Saved entries
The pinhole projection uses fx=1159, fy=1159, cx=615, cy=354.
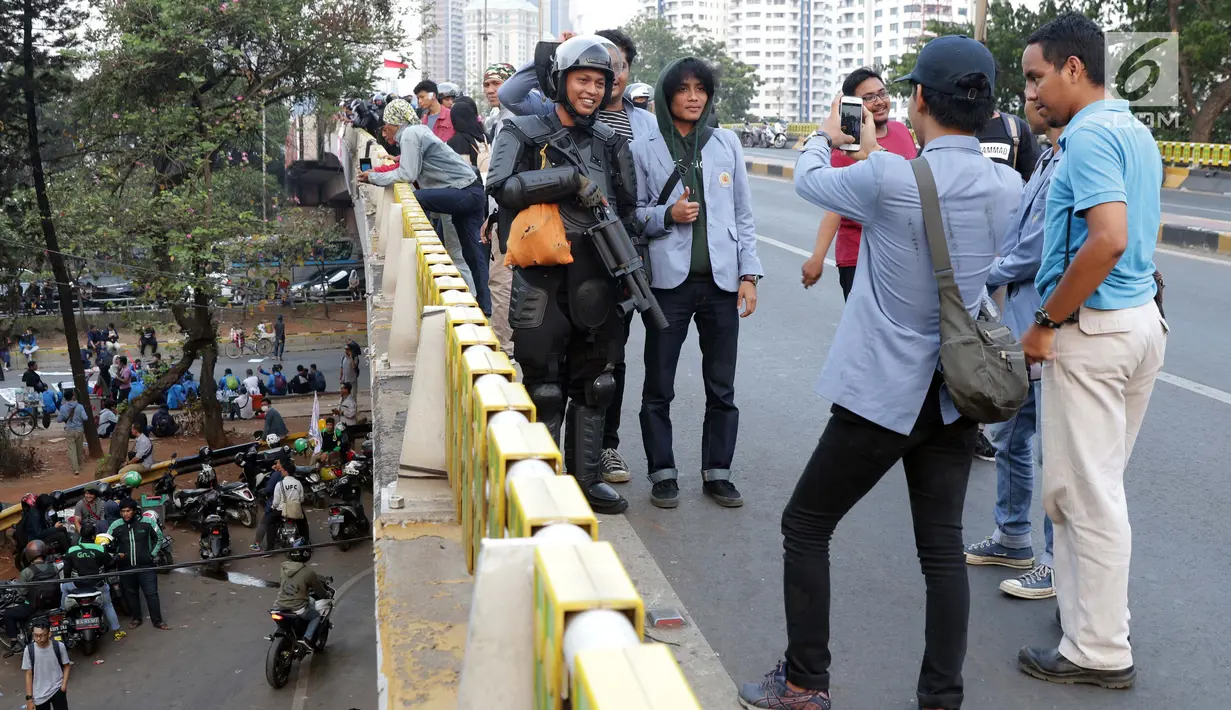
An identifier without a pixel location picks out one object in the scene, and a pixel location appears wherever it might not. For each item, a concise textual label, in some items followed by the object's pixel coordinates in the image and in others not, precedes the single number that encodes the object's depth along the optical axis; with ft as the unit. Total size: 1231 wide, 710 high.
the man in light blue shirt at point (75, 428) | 90.12
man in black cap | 10.01
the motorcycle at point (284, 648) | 45.50
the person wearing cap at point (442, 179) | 29.50
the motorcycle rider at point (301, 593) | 46.29
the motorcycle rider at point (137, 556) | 53.52
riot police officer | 14.33
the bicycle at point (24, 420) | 99.09
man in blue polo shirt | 10.30
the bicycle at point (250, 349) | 131.64
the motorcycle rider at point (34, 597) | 50.37
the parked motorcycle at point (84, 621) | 50.31
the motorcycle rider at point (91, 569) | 52.29
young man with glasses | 16.21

**WHAT TO WORK ON**
Where the line containing "the motorcycle at point (284, 648) | 45.50" appears in the records above, begin copying and continue through the last line; copy each line exactly and include no others.

**REPLY TO THE TASK**
the motorcycle at point (284, 648) | 45.50
the person wearing cap at point (442, 179) | 29.50
the motorcycle rider at point (301, 593) | 46.29
the motorcycle rider at point (137, 556) | 53.52
riot police officer | 14.33
the bicycle at point (24, 420) | 99.09
man in blue polo shirt | 10.30
the bicycle at point (250, 349) | 131.64
the motorcycle rider at point (34, 597) | 50.37
the parked motorcycle at point (84, 621) | 50.31
the motorcycle rider at point (91, 569) | 52.29
young man with glasses | 16.21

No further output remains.